Some journals have strong data policies. Others do not.
For the first group, authors are required to deposit a copy of their dataset (or supporting evidence, like images) into a third-party repository that has a commitment to maintain the integrity of original files. Other journals simply require an author to include a data statement in their paper about what they promise to do. Journals with even weaker policies simply state that authors need to maintain their own data and make it available to others when requested, but take no active position in mediating that transaction or holding the authors accountable when they shirk their responsibilities.
This is a tale of a journal with a very weak data policy and what happens when a critical reader tests the limits of that policy.
The journal in question is JASIST, the official organ of the Association for Information Science and Technology. This is not a new title with an august-sounding name, but a staid title for researchers and librarians doing work in information science.

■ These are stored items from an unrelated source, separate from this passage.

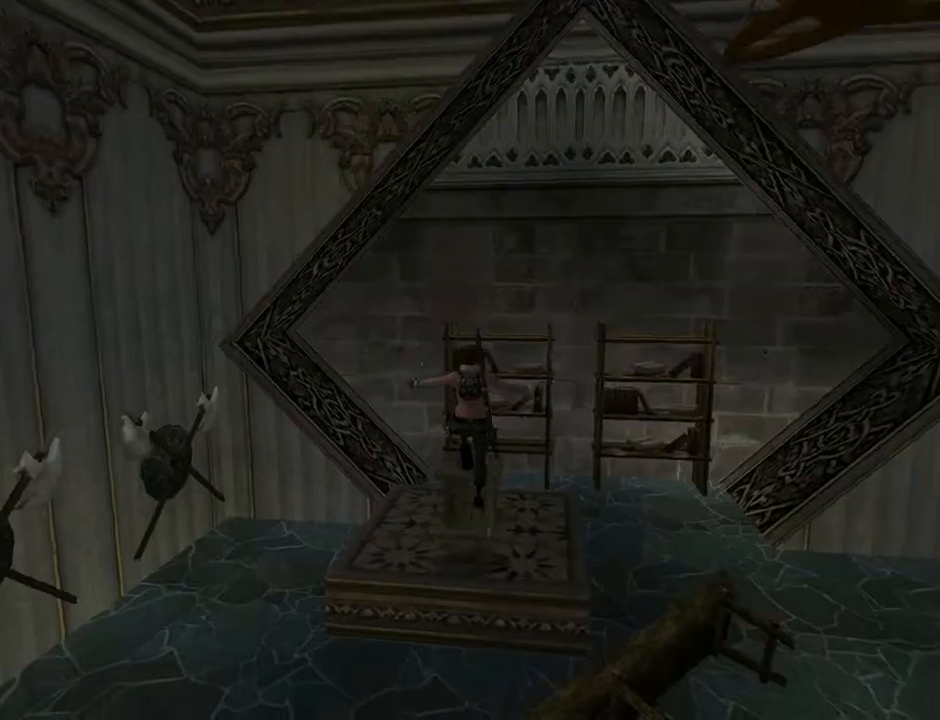
{"buttons": [], "left_stick": "center", "right_stick": "center", "events": [[67, "START", "up"]]}
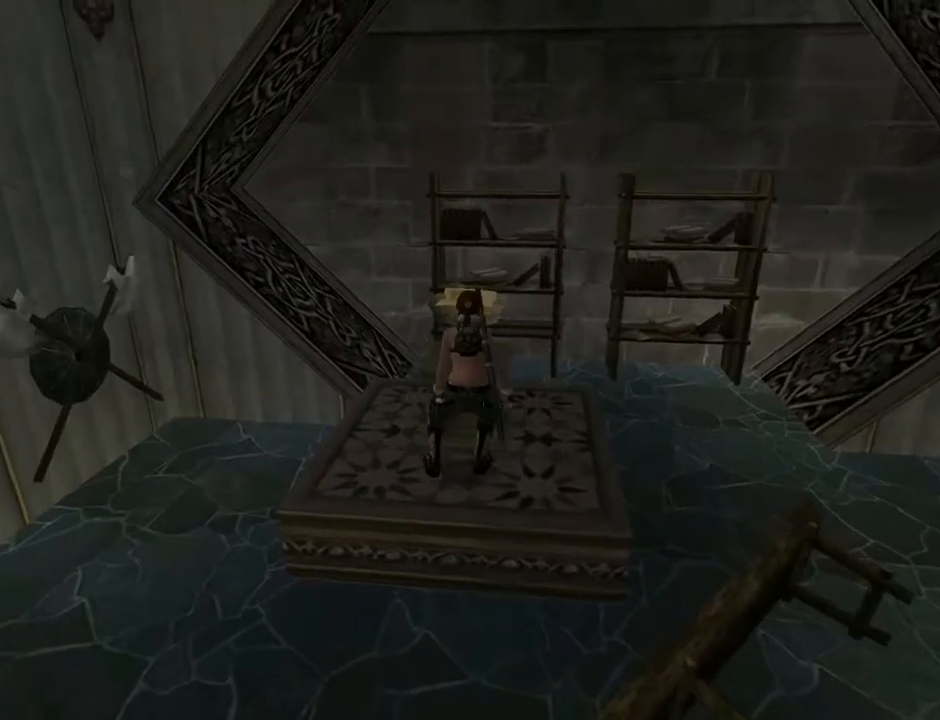
{"buttons": ["DPAD_LEFT"], "left_stick": "center", "right_stick": "center", "events": [[33, "DPAD_LEFT", "down"]]}
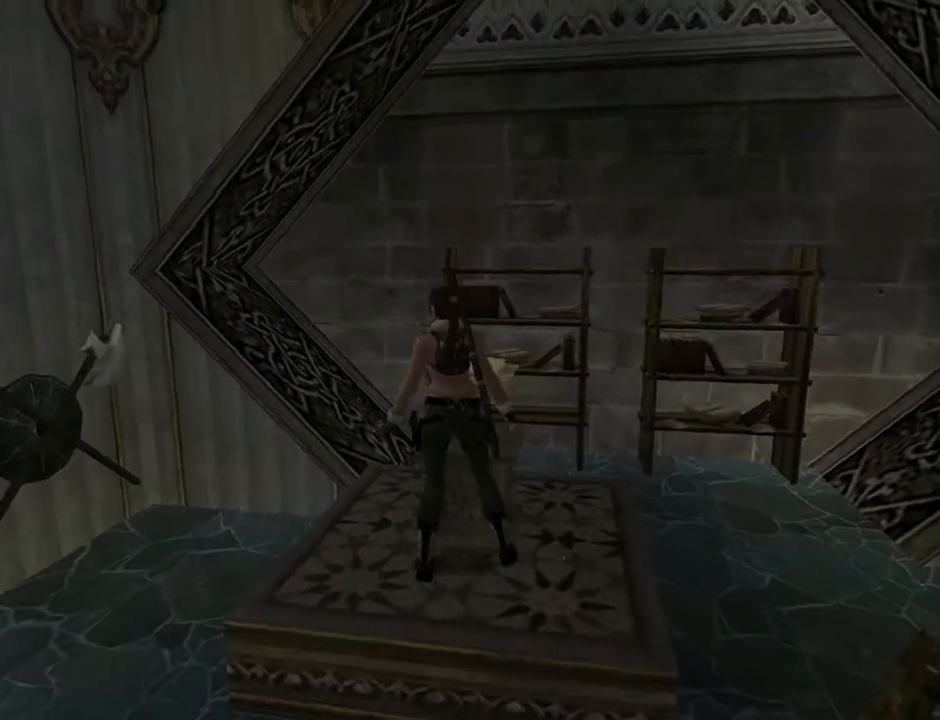
{"buttons": ["DPAD_UP", "DPAD_LEFT"], "left_stick": "center", "right_stick": "center", "events": [[433, "DPAD_UP", "down"]]}
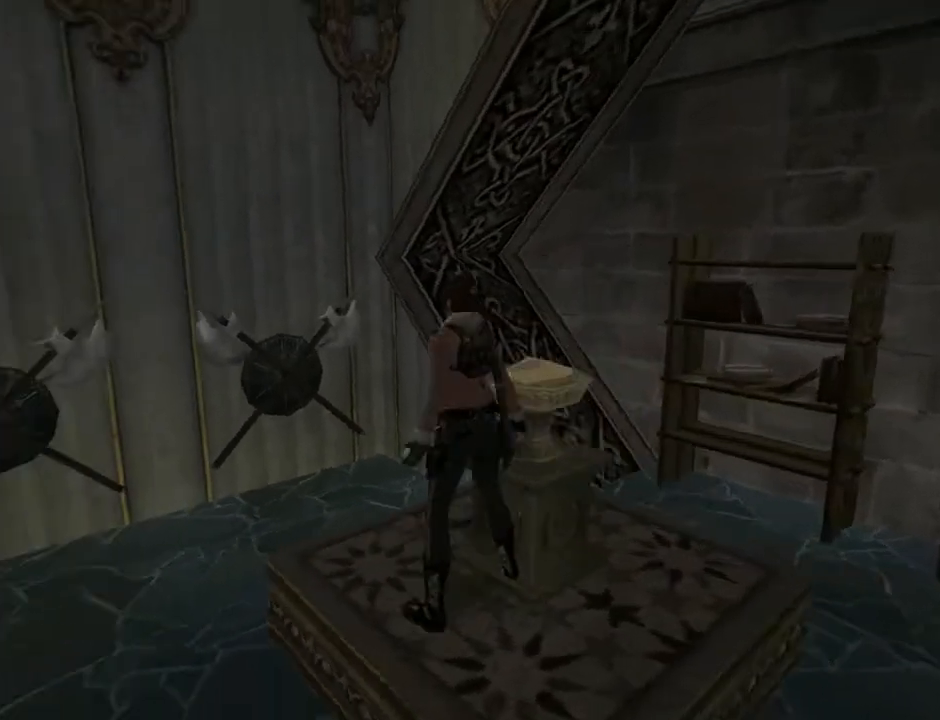
{"buttons": ["DPAD_UP"], "left_stick": "center", "right_stick": "center", "events": [[500, "DPAD_LEFT", "up"]]}
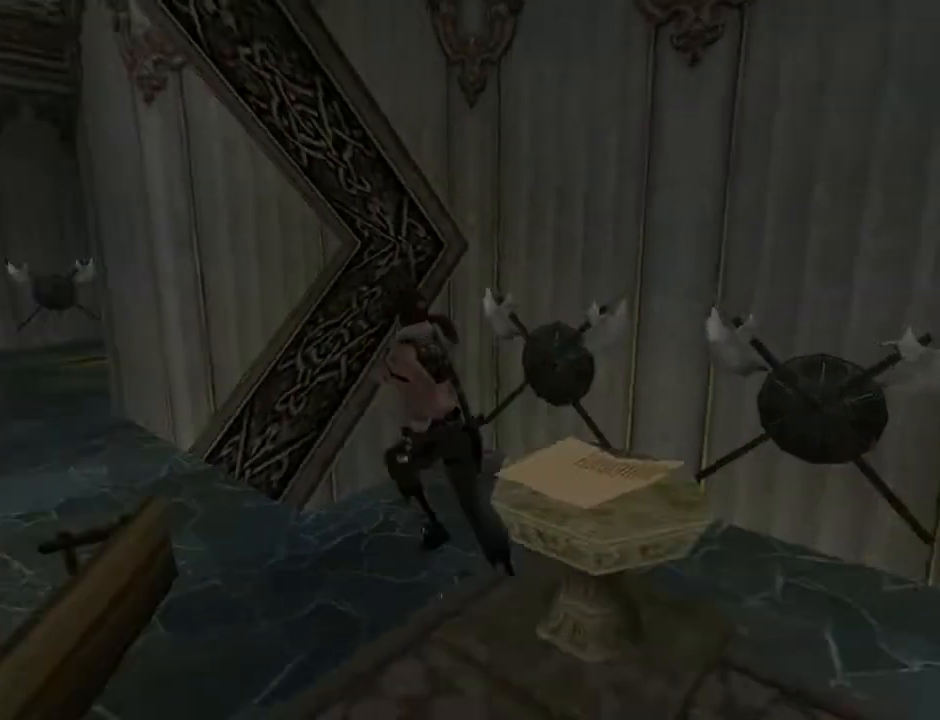
{"buttons": ["R2", "DPAD_UP"], "left_stick": "center", "right_stick": "center", "events": [[100, "R2", "down"]]}
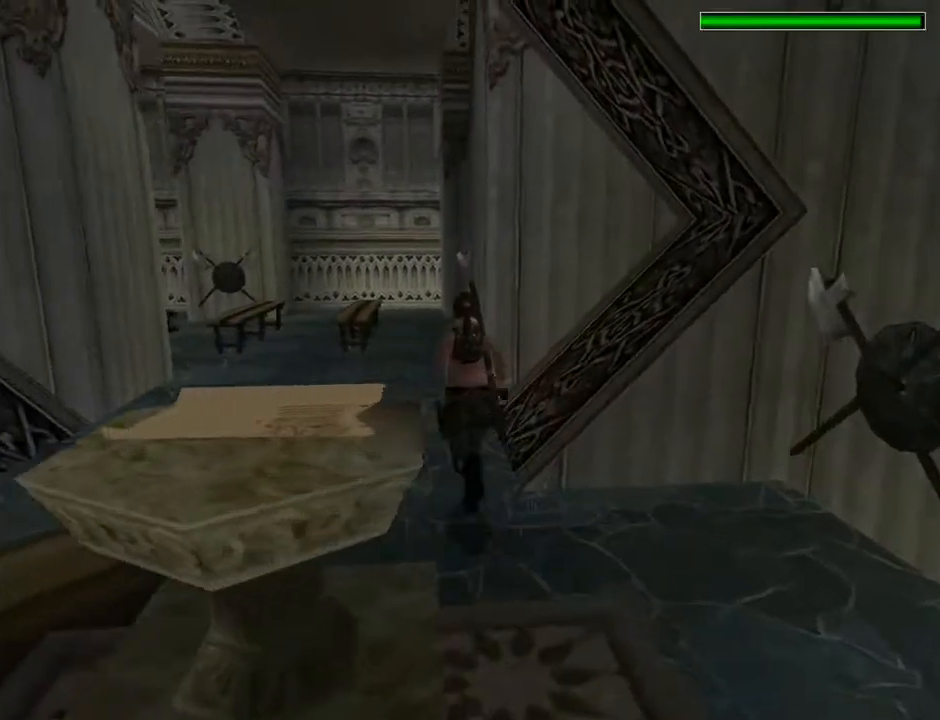
{"buttons": ["R2", "DPAD_UP", "DPAD_LEFT"], "left_stick": "center", "right_stick": "center", "events": [[133, "DPAD_LEFT", "down"]]}
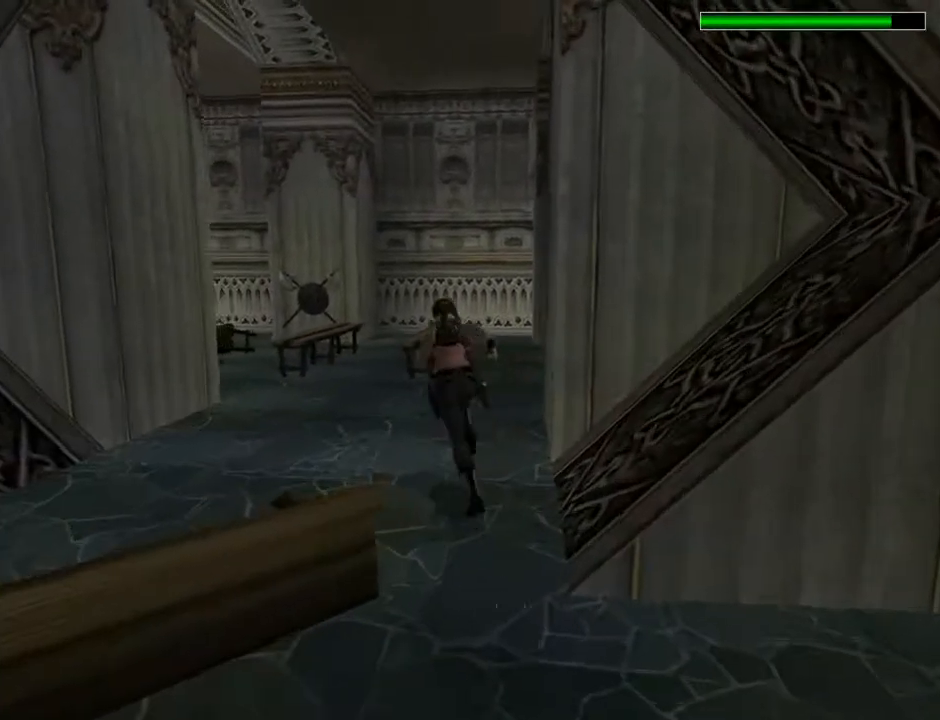
{"buttons": ["R2", "DPAD_UP", "DPAD_LEFT"], "left_stick": "center", "right_stick": "center", "events": [[100, "DPAD_LEFT", "up"], [467, "DPAD_LEFT", "down"]]}
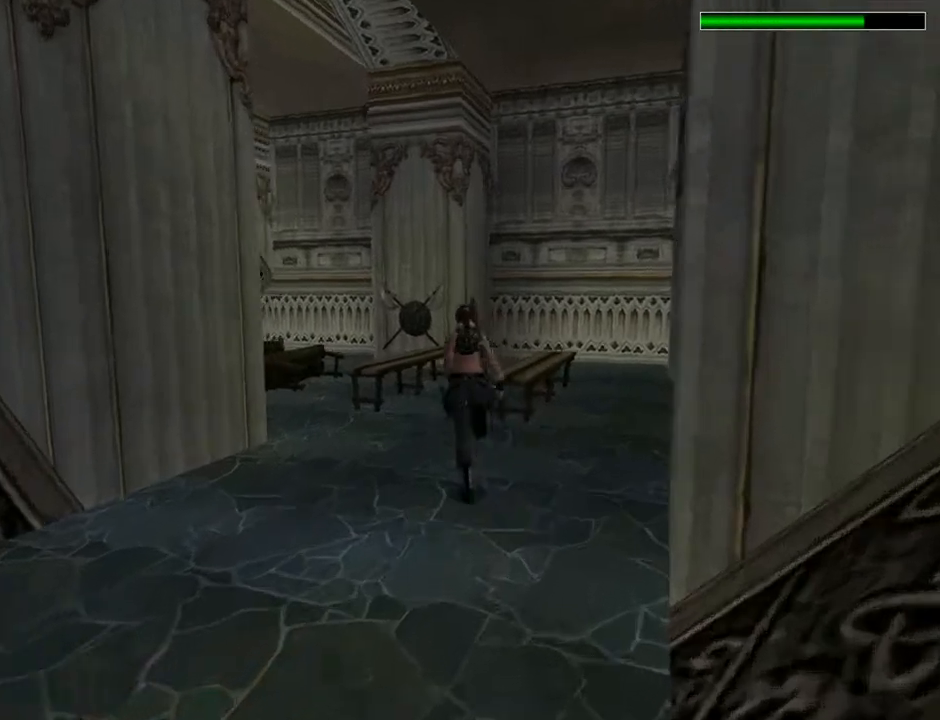
{"buttons": ["R2", "DPAD_UP", "DPAD_LEFT"], "left_stick": "center", "right_stick": "center", "events": []}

If there were a journal that would take data integrity seriously, it would be JASIST. Only, it doesn’t. From their author guidelines, under “Data Sets, Source Code, and Version of Record”
Authors are expected to maintain a version of the data set or software code used to support any published work (the data set of record) in case there are subsequent concerns raised regarding analysis or data, following the guidance of the Committee on Publishing Ethics (COPE). Authors who chose to make their data sets or code public take on this valuable responsibility: The Journal provides no hosting or curation support for data or code.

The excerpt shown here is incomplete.